No sex differences were found in any of the age groups for any of the dependent variables. This finding is in contrast to previous studies, which have reported differences in tendon dimensions and mechanical properties in the weight-bearing tendons of adults (e.g. Achilles: Kubo et al. 2003; Patellar: Onambele et al. 2007). It is possible that these differences could be partially explained by sex differences in body mass and maximum strength. The lack of sex differences found within the child and adult groups in the current study is likely due to the closer matching of body mass and maximum strength in the subject cohort compared with these previous studies.

Conclusion

Our findings add substantially to our understanding of tendon development by documenting changes in the mechanical properties of the Achilles tendon as a function of age in prepubertal children as young as 5 years. Achilles tendon stiffness increased consistently throughout childhood as a result of tendon growth and changes in material properties (i.e. increases in Young's modulus).

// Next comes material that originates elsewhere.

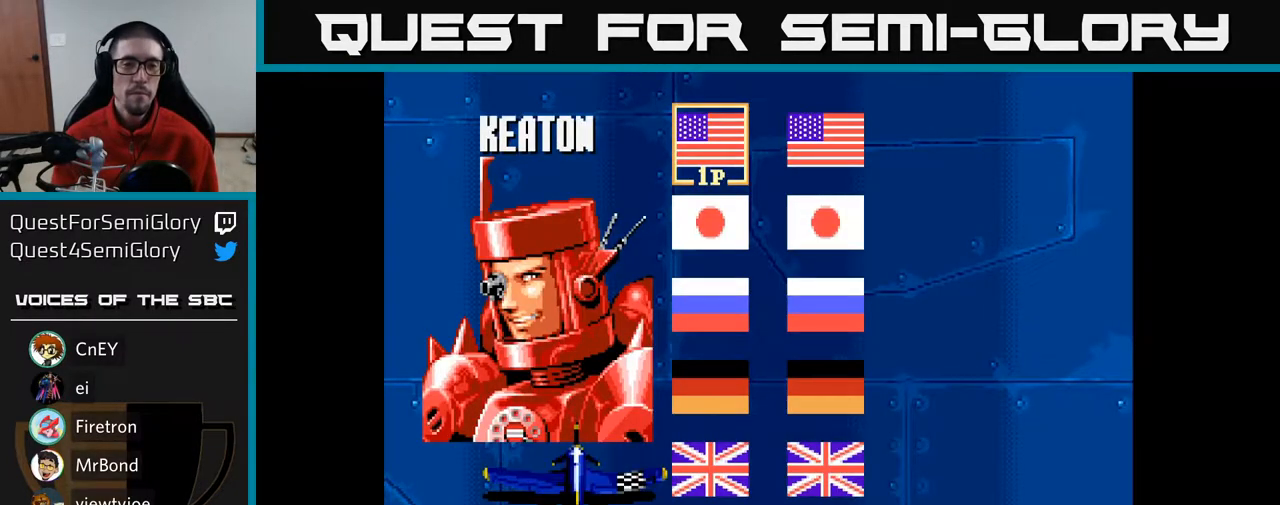
{"buttons": ["A"], "left_stick": "center", "right_stick": "center", "events": [[100, "DPAD_RIGHT", "down"], [233, "DPAD_RIGHT", "up"], [433, "A", "down"]]}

Body mass and peak force production were found to be the primary factors underpinning both the dimensional and maturational aspects of tendon stiffness, rather than age per se. Thus, tendon stiffness should be conveyed in the context of body mass and peak force capacity. The peak stress experienced by the tendon increased from childhood to adulthood due to greater increases in muscular strength relative to increases in CSA, whilst peak strain remained constant as a result of parallel increases in tendon length and peak elongation. This meant that YM also increased as a function of age-related growth, which was found to be underpinned by both body mass and peak stress increases. Tendon stiffness has been identified as a key factor influencing muscular force production and transmission characteristics in adults and thus has the potential similarly to influence force production characteristics in children. Due to the potential significance of tendon stiffness for characteristics of force production, determining the impact of changing tendon properties on movement performance in children is an important area for future research.